▶ **EXTRACTED TEXT**:
-- Opening Marker --

Meanwhile, more affordable gym chains like Planet Fitness appear to be thriving. The chain reported in its earnings last week that it grew its membership base as people are "trading down" from high-priced gyms, my colleague Jordan Valinsky reports.

For comparison, a no-frills membership to Planet Fitness in New York costs about $10 a month. A single Soul Cycle class costs $38.

NUMBER OF THE DAY: -31.3

In the latest sign of turbulence in the US economy, New York-area manufacturing suffered a large and unexpected setback in August, according to a survey released on Monday. The Empire State Manufacturing Survey plunged 42 points in August to minus-31.3. That marks the second-largest monthly decline on record for this closely watched gauge of economic activity.

Any reading below zero indicates a contraction. Economists had expected a more modest slowdown in the survey that would still signal expansion.

"Startlingly terrible," Ian Shepherdson, chief economist at Pantheon Macroeconomics, wrote in a note on Monday. "Momentum in the manufacturing sector certainly has slowed, but this is a collapse."

KEEPING SCORE

There is so, so much wrong with the credit scoring system in America, it's hard to know where to start. But the recent blunders by Equifax offer yet another reminder of the absurd power credit rating firms wield over Americans, my colleague Alexandra Peers writes.

ICYMI: Earlier this month, Equifax disclosed that it had sent out incorrect credit scores to banks and other lenders for potentially hundreds of thousands of customers. For nearly 300,000 people, that error resulted in a 25-point or higher shift in their credit scores — enough for some people to be denied a loan.

-- Closing Marker --

▶ **Stored data entries**:

-- Opening Marker --

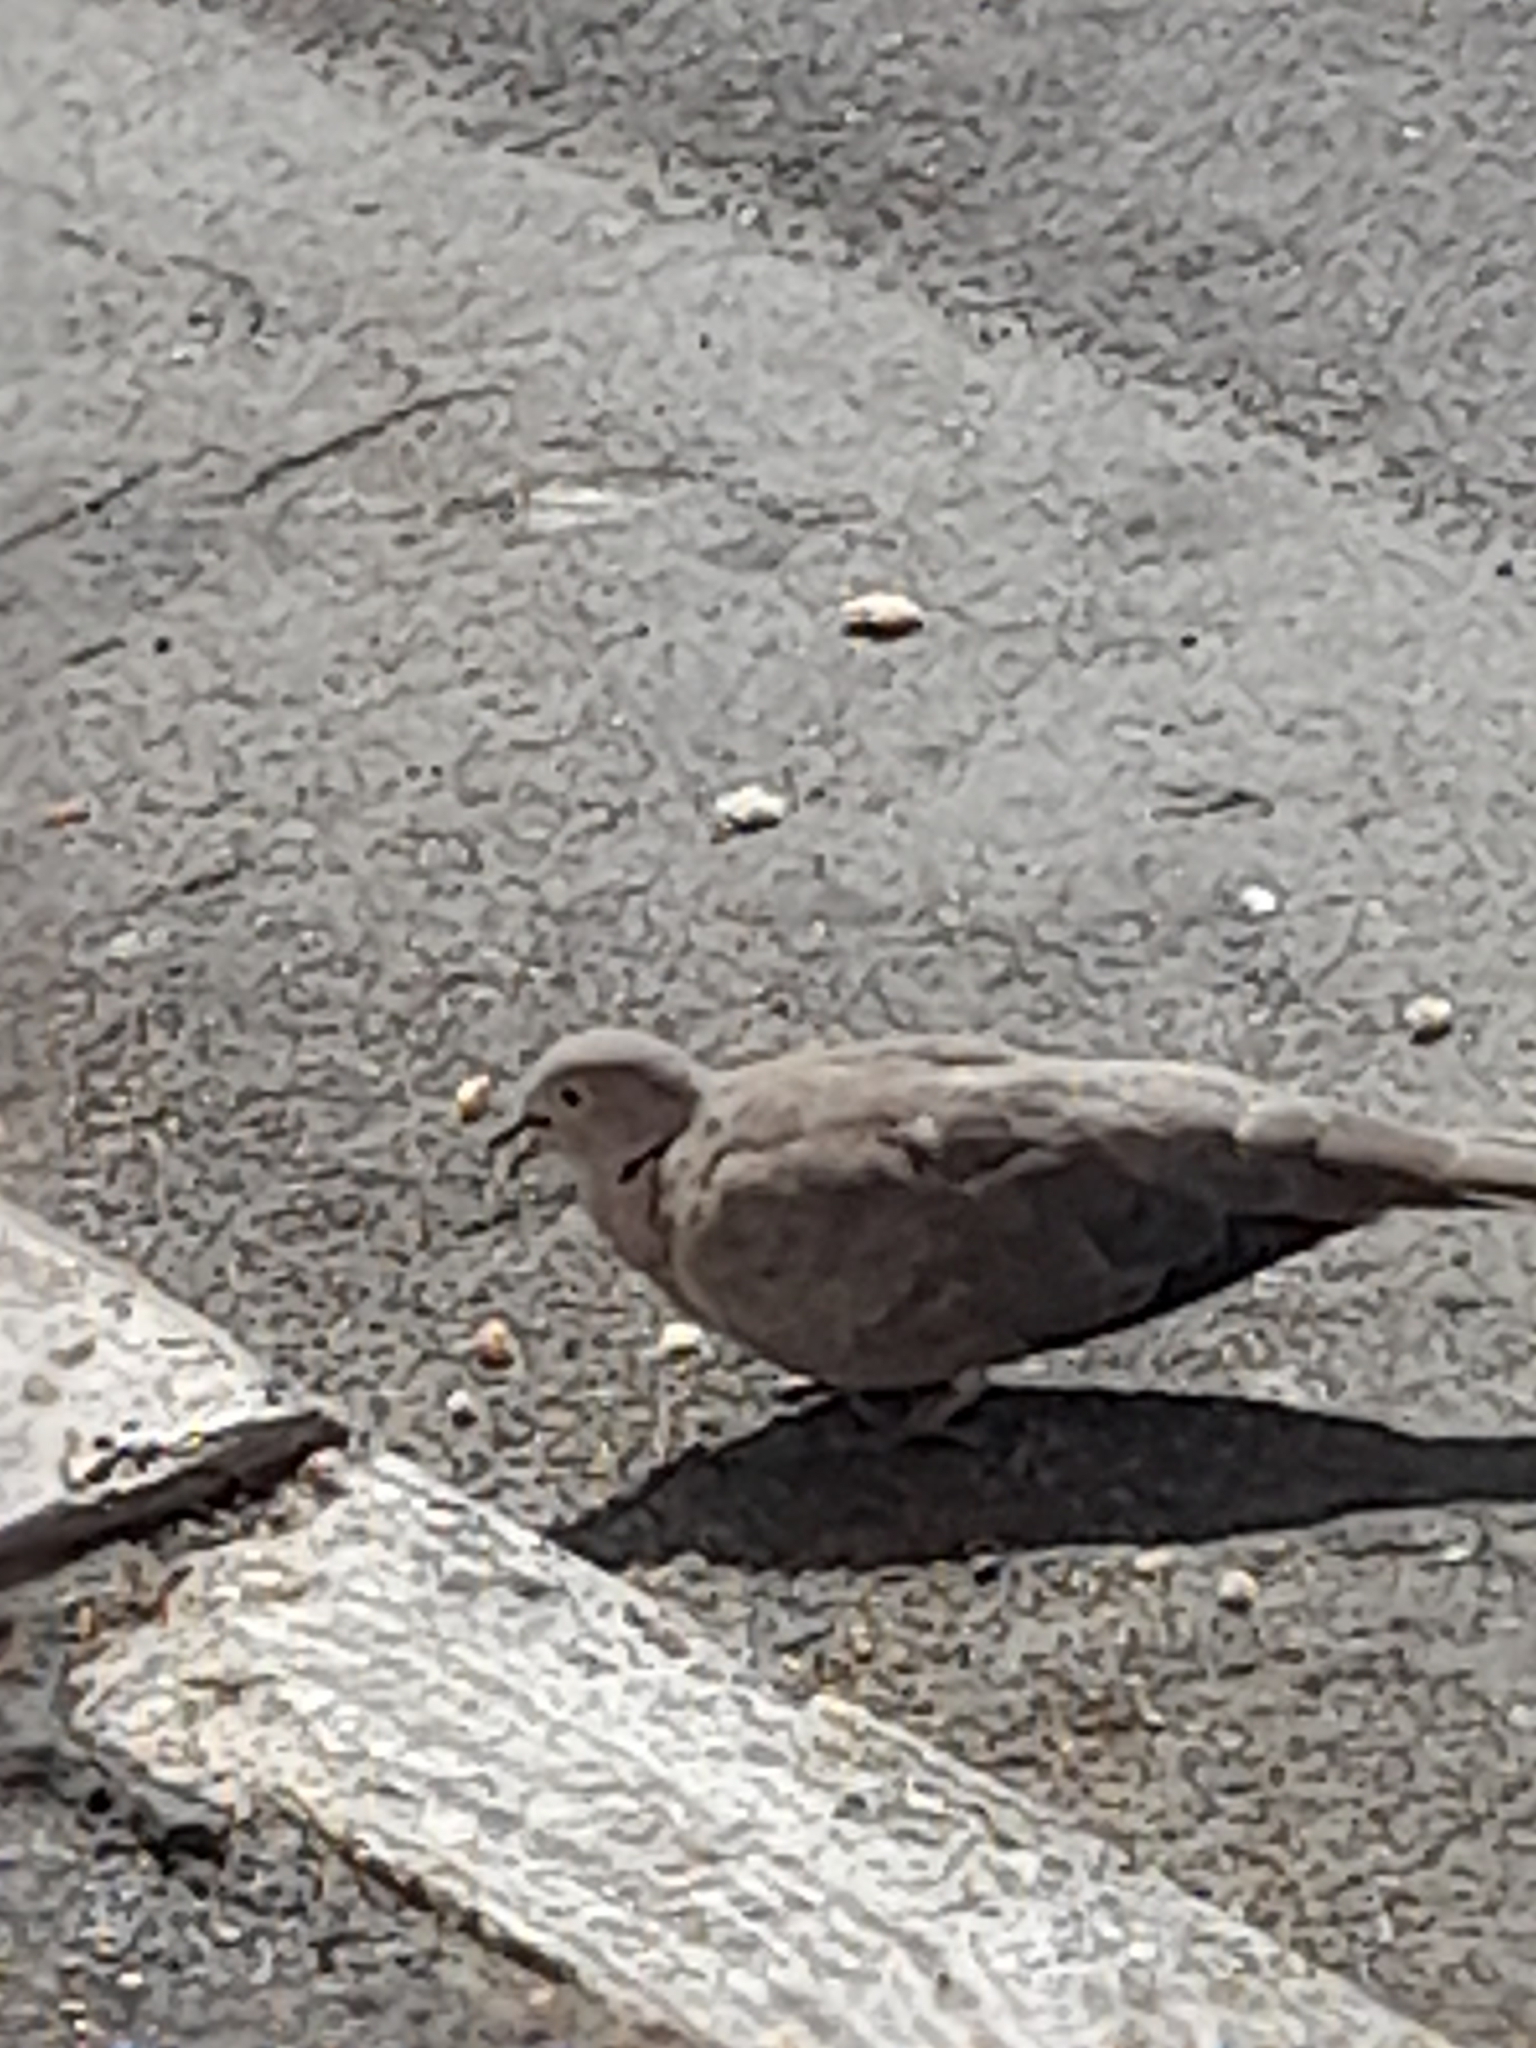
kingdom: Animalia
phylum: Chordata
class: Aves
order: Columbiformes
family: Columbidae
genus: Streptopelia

-- Closing Marker --
-- Opening Marker --

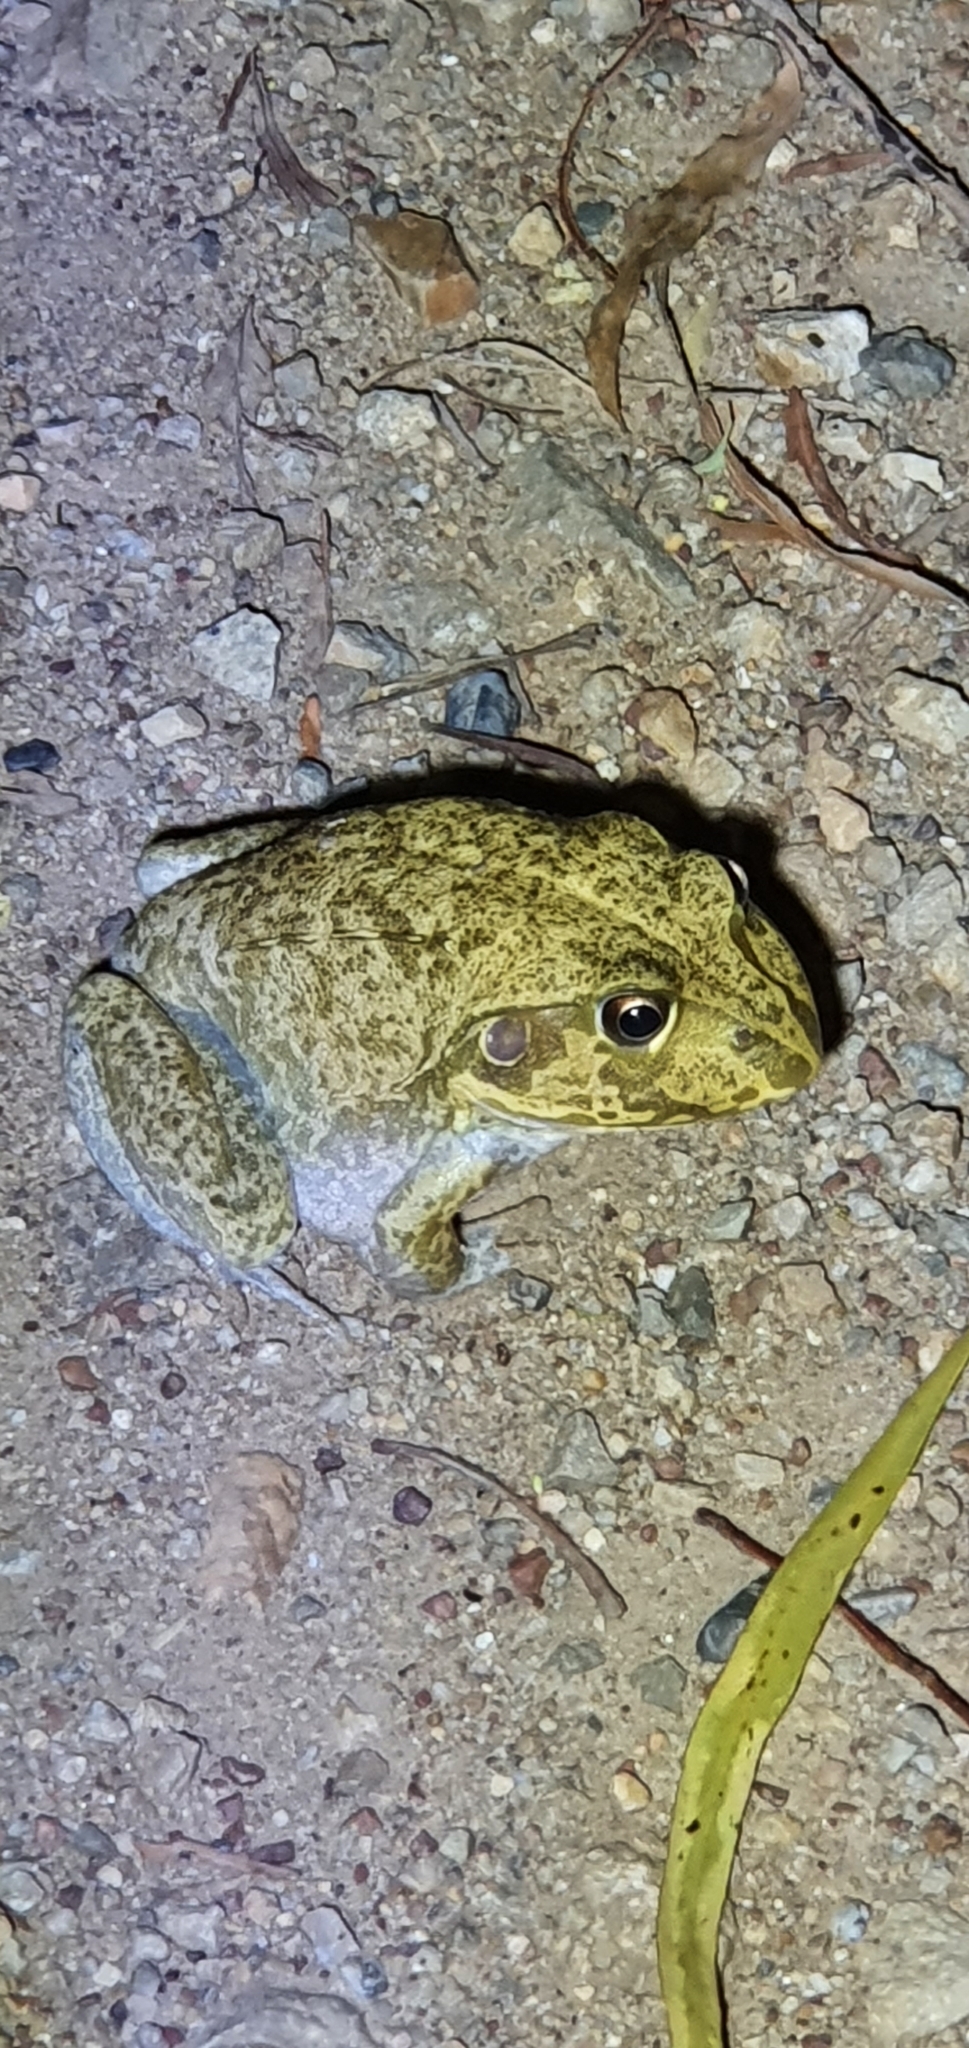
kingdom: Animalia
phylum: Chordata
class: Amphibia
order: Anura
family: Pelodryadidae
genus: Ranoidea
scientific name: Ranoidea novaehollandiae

-- Closing Marker --

▶ **TASKS AND EXERCISES**:
(a) Translate this sentence from the business news text into Spanish: "Any reading below zero indicates a contraction."
(b) Write out everything in the business news text from "ICYMI: Earlier this" down to "denied a loan.", changing "lenders" to "creditors".

▶ **YOUR WRITTEN ANSWERS**:
(a) Cualquier lectura por debajo de cero indica una contracción.

(b)
ICYMI: Earlier this month, Equifax disclosed that it had sent out incorrect credit scores to banks and other creditors for potentially hundreds of thousands of customers. For nearly 300,000 people, that error resulted in a 25-point or higher shift in their credit scores — enough for some people to be denied a loan.